── Material provided ──
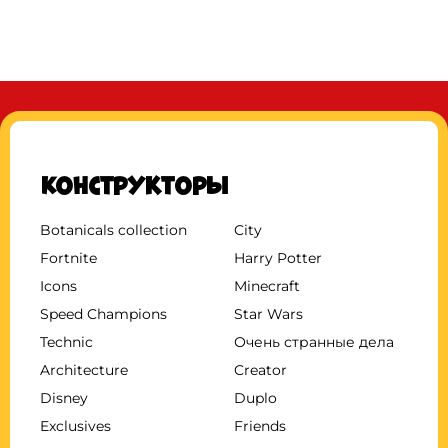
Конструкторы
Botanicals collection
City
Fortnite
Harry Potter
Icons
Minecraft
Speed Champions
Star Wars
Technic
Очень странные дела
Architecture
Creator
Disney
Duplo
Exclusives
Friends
───
── Material provided ──
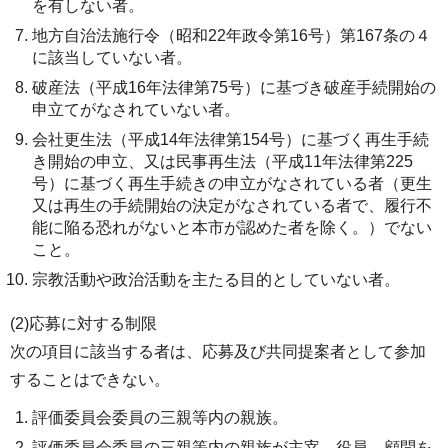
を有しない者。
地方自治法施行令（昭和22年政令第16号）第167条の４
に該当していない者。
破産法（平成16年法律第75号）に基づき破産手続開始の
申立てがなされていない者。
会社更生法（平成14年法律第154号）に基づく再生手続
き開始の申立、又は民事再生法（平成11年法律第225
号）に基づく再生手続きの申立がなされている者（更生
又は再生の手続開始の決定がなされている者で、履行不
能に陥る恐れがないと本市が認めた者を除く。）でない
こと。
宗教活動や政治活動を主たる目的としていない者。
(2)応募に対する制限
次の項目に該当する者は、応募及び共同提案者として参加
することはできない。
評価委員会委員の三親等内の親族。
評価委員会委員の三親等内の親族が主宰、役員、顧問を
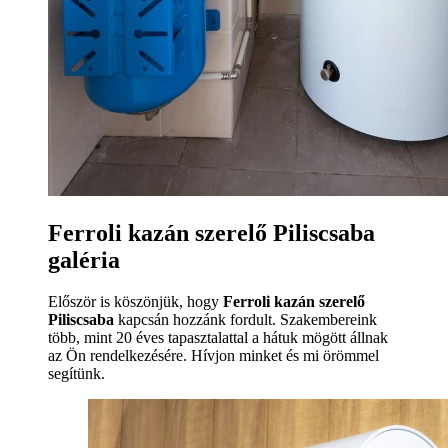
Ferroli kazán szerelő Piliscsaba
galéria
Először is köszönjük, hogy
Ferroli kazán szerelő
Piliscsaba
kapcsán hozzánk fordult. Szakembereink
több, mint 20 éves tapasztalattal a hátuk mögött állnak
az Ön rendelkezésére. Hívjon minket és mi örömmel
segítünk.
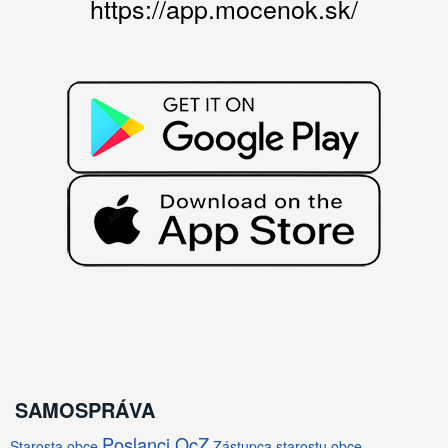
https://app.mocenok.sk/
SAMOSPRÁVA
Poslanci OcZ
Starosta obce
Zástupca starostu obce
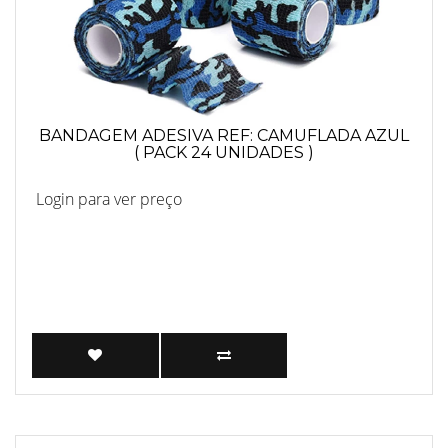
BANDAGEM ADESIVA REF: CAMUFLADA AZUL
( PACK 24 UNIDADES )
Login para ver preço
───
List each line of the entries that holds the string "Ferroli".

Ferroli kazán szerelő Piliscsaba
Ferroli kazán szerelő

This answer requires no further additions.